Reading passage:
┌──
American blogger Josh Trevino’s belated confessions about the more than one million ringgit he received from Malaysian PMs Abdul Badawi and Najib Razak to attack and slander the opposition leader Anwar Ibrahim and others has left his former colleagues and bosses at FBC Media exposed.
This includes the high-profile CNN anchorman John Defterios, who was the registered President and a shareholder of FBC Media until shortly before the company folded in 2011.
Trevino has explained to one recent questioner that while the BN leaders were the ultimate clients for his invective, the system was that the PR teams at APCO and then FBC Media would supply him with the talking points and background information on Malaysian issues, which he sent on to his team of bloggers at New Ledger to work up into attacks on Anwar.
Trevino said he assumed the material was prepared in KL, where APCO’s former Malaysian chief executive Paul Stadlen still works in Najib’s office as a direct adviser. Stadlen also worked with FBC Media.
According to former US Ambassador John Malott, one of the insiders in the operation said that although he was not an expert on Malaysia, some of the stuff they sent to Trevino and that he was supposed to send on was so laughable, there was no way he would use it, “so I threw it in the trash.”
When one of his team of bloggers wrote an article that was reasonably balanced, Trevino was told that the Malaysian BN clients had reacted angrily and he was expected to fire her.
Trevino was to notify APCO and FBC Media each time one of these articles appeared in New Ledger and its related blogs, Malaysia Matters and Malaysia Watcher, so that they could alert the BN media machine to trumpet the ‘US opinion pieces’ in the official news agency Bernama, the press and across blogs they controlled.
As Malott has recorded, Trevino has now admitted that the “explicit intent” of the campaign was to “affect domestic public opinion within Malaysia proper”.
└──
To do:
A - Which two blogs related to New Ledger are named in the Trevino article?
B - Reproduce the Trevino article word for word from "This includes the" to "folded in 2011.".
The material that comes next is from a separate source and is unrelated to the Trevino article.

Provided material:
┌──
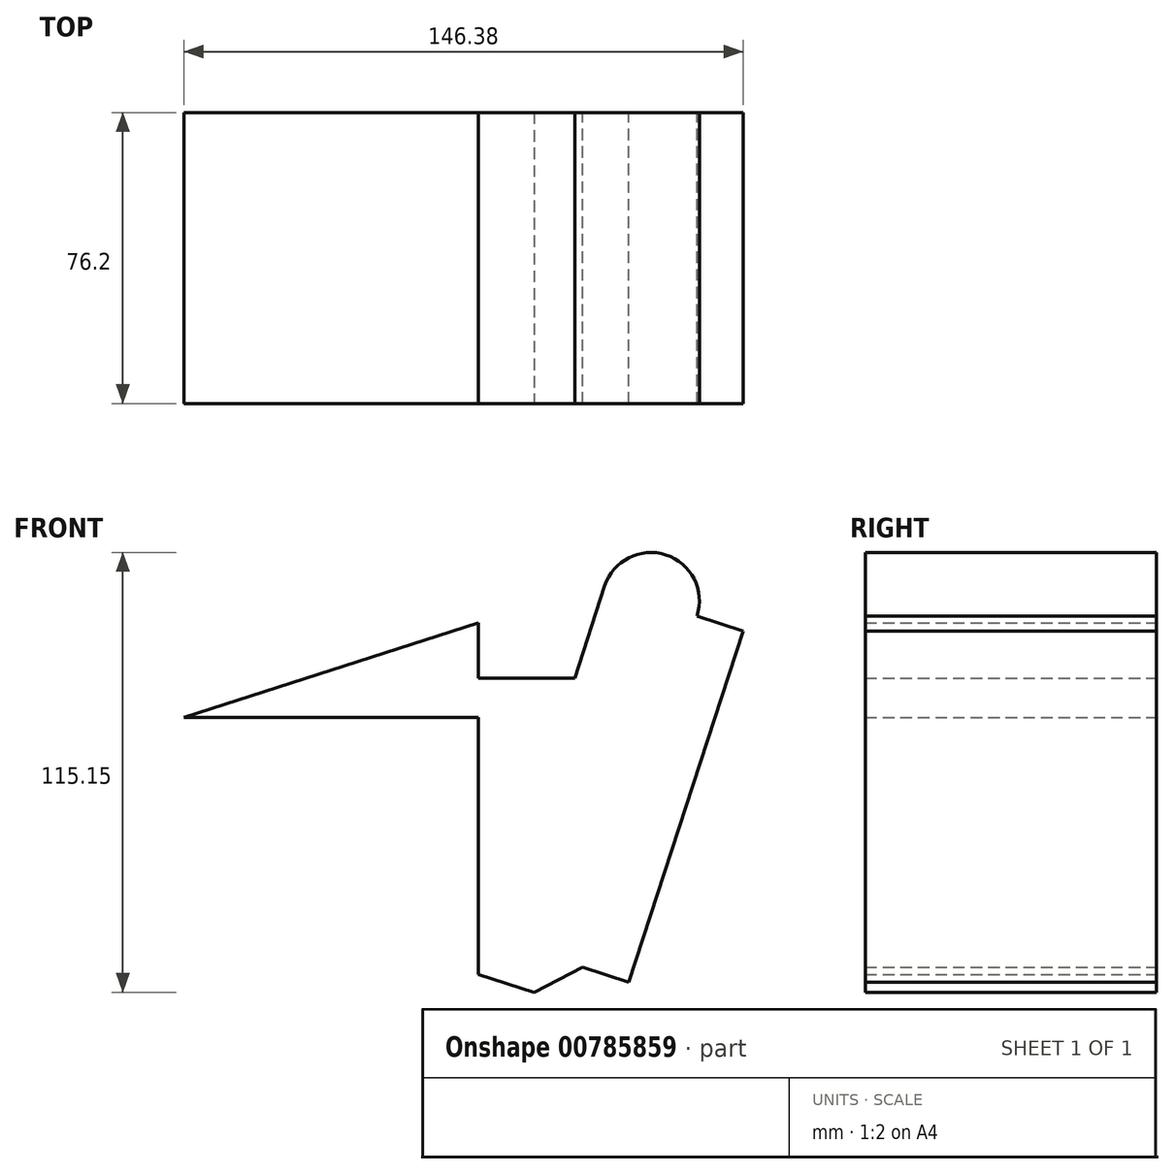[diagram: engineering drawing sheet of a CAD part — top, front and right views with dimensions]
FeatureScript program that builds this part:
└──
Answers in order:
A - Malaysia Matters and Malaysia Watcher.

B -
This includes the high-profile CNN anchorman John Defterios, who was the registered President and a shareholder of FBC Media until shortly before the company folded in 2011.